## TRECHO SELECIONADO
▶
As vendas de livros e revistas físicos no Japão recuaram para 964,7 bilhões de ienes em 2025, caindo abaixo da marca de 1 trilhão de ienes pela primeira vez em cinco décadas, segundo o Instituto de Pesquisa de Publicações. O valor representa uma queda de 4,1% em relação ao ano anterior e confirma a tendência de retração iniciada após o pico histórico de 2,66 trilhões de ienes registrado em 1996.
Mesmo com a inclusão das vendas digitais, o mercado editorial japonês encolheu pelo quarto ano consecutivo, totalizando 1,55 trilhão de ienes, uma redução de 1,6%. As revistas impressas foram as mais afetadas, com queda de 10%, puxadas principalmente pelas publicações semanais, que despencaram 17,9%. As vendas de mangás impressos caíram cerca de 15%, influenciadas pelo encerramento de séries populares e pela migração dos leitores para formatos digitais.
◀
Registros extraídos de uma coleção
▶
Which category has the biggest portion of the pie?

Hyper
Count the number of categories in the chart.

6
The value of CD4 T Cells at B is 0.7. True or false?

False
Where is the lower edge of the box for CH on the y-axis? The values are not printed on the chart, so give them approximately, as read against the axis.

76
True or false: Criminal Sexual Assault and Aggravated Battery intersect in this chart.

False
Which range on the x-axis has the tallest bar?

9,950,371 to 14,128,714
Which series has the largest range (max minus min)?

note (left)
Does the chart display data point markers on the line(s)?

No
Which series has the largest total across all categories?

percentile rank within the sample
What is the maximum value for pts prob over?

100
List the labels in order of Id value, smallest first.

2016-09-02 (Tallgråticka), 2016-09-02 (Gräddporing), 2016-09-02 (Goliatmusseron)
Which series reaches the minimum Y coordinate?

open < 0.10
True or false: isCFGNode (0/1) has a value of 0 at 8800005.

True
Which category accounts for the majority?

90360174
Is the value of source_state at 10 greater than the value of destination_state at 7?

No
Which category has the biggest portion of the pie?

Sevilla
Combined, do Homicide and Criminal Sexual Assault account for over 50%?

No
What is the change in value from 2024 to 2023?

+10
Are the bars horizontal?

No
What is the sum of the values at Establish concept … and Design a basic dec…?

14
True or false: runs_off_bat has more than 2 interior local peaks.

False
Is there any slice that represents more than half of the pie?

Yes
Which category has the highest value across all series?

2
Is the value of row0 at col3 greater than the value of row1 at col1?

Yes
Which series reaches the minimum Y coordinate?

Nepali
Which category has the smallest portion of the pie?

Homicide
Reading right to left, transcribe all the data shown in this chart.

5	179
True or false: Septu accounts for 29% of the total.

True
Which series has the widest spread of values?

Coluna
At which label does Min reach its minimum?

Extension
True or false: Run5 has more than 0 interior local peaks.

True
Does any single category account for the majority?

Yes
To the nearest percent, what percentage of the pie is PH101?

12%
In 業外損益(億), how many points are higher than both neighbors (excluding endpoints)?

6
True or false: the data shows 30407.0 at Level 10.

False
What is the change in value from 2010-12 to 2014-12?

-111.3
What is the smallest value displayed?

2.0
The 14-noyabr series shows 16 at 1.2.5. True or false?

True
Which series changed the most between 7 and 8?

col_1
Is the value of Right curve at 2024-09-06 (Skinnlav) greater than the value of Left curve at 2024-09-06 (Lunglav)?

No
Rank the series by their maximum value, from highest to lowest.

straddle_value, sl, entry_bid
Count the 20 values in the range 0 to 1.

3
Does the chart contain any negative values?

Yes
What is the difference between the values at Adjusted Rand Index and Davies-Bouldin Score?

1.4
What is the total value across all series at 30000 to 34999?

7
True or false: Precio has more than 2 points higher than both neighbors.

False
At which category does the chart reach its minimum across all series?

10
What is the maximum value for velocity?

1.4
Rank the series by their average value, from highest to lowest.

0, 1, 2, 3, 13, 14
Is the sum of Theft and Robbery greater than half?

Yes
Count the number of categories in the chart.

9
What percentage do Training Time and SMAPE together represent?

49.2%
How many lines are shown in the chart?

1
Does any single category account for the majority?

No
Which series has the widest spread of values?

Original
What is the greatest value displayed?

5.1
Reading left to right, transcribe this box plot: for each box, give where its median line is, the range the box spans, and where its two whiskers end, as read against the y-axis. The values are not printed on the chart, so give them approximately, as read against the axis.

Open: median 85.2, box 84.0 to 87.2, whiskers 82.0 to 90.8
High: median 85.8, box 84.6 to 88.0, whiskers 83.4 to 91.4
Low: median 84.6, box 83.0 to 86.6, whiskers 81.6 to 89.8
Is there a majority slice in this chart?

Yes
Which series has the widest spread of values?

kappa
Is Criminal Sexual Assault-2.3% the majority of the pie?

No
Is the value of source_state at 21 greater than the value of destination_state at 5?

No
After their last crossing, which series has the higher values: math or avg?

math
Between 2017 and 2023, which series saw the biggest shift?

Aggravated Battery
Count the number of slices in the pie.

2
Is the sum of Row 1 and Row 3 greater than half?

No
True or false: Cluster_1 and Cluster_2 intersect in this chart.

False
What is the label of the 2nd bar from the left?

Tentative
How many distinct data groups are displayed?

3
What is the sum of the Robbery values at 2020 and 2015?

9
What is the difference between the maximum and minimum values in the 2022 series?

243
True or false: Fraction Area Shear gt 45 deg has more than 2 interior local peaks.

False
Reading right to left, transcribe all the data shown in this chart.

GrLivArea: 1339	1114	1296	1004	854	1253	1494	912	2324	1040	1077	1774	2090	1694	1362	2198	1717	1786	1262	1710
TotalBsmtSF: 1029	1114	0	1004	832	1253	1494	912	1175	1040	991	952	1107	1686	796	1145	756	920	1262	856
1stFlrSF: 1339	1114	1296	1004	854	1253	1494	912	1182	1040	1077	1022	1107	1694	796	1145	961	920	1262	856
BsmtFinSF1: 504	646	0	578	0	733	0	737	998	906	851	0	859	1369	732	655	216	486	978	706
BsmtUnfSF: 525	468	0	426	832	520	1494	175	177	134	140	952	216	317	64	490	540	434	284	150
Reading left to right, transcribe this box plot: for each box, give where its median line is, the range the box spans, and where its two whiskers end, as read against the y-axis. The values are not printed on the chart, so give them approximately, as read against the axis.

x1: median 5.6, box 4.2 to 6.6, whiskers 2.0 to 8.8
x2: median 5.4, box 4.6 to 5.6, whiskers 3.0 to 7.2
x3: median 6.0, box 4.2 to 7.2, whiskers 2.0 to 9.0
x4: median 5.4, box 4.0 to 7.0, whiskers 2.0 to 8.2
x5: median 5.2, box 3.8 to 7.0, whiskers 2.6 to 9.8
◀
## EXERCÍCIO 1
Imprima o trecho do texto sobre o mercado editorial japonês que vai de "As vendas de livros" até "para formatos digitais.", inclusive.
## EXERCÍCIO 2
Como prossegue o texto sobre o mercado editorial japonês? Escreva a continuação a partir do ponto em que ele termina.

## RESPOSTA ESCRITA 1
As vendas de livros e revistas físicos no Japão recuaram para 964,7 bilhões de ienes em 2025, caindo abaixo da marca de 1 trilhão de ienes pela primeira vez em cinco décadas, segundo o Instituto de Pesquisa de Publicações. O valor representa uma queda de 4,1% em relação ao ano anterior e confirma a tendência de retração iniciada após o pico histórico de 2,66 trilhões de ienes registrado em 1996.
Mesmo com a inclusão das vendas digitais, o mercado editorial japonês encolheu pelo quarto ano consecutivo, totalizando 1,55 trilhão de ienes, uma redução de 1,6%. As revistas impressas foram as mais afetadas, com queda de 10%, puxadas principalmente pelas publicações semanais, que despencaram 17,9%. As vendas de mangás impressos caíram cerca de 15%, influenciadas pelo encerramento de séries populares e pela migração dos leitores para formatos digitais.

## RESPOSTA ESCRITA 2
Em contraste, os livros físicos apresentaram leve recuperação, com alta de 200 milhões de ienes, alcançando 593,9 bilhões, impulsionados por best-sellers como Kokuho. Apesar do fechamento de muitas livrarias tradicionais, novos modelos de negócios, como livrarias-café e livrarias compartilhadas, vêm ganhando espaço. Especialistas afirmam que, embora o mercado enfrente dificuldades, o interesse pela leitura persiste, ainda que em transformação.